Ingredient lists for plant-based burgers are sometimes lengthy, even surpassing 20 ingredients. Using ingredients with multiple functionalities may shorten the list.

The ability of a single ingredient to simulate the taste, texture and nutrition of animal meat is not presently available, said Brock Lundberg, PhD, president of R&D for Fiberstar, Inc., River Falls, Wis.

“Texturized vegetable protein (TVP) is often used to enhance texture and nutrition,” he said. “However, other texturizing ingredients are needed for juiciness, binding, appearance, taste and strength of the meat alternative.”

Fiberstar’s Citri-Fi citrus fiber 100 series performs several functions in meat alternatives, including adding juiciness, sizzling during cooking, thickening oil and binding fat, Dr. Lundberg said.

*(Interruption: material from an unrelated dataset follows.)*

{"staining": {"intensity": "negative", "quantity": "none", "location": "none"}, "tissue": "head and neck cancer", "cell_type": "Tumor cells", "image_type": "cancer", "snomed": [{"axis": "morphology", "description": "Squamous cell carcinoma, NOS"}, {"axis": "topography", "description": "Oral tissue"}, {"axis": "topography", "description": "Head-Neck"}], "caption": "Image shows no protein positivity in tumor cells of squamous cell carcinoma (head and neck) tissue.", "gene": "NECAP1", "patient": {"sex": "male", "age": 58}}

“These attributes are a result of Citri-Fi’s abilities to hold large quantities of both water and oil, and these amounts or ratios of water and oil can be adjusted so that the amount bound and/or released during cooking targets the desired effect,” he said. “The second equally important function is for binding, strengthening and added texture, which can be done using the new Citri-Fi TX texturizing citrus fiber. Citri-Fi TX can be used to replace gluten and bind proteins together both during cold forming and cooking.”

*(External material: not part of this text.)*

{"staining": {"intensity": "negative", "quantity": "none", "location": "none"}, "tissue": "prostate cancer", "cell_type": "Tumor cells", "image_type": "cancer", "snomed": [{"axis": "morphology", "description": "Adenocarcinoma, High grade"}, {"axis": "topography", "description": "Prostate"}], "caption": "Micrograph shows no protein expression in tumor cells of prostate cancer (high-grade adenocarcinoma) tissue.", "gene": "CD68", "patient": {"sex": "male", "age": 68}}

Hydrosol GmbH & Co. KG, a business of the Stern-Wywiol Gruppe, last year set up a plant-based competence center at its headquarters in Ahrensburg, Germany.

“This is where we bundle all of our expertise around plant-based nutrition, trends, ingredients and food concepts in a creative pool,” said Florian Bark, product manager for Hydrosol. “Product managers, nutritionists, food technologists and marketing specialists use this expertise to develop creative concepts that address the trends in international markets and meet consumer demands.”

The company offers a HydroTop vegan patty modular system that has fava beans and peas as protein sources.

“During development we paid close attention to the ideal interplay of the individual ingredients, so that we could reduce the number of components to a minimum,” Mr. Bark said.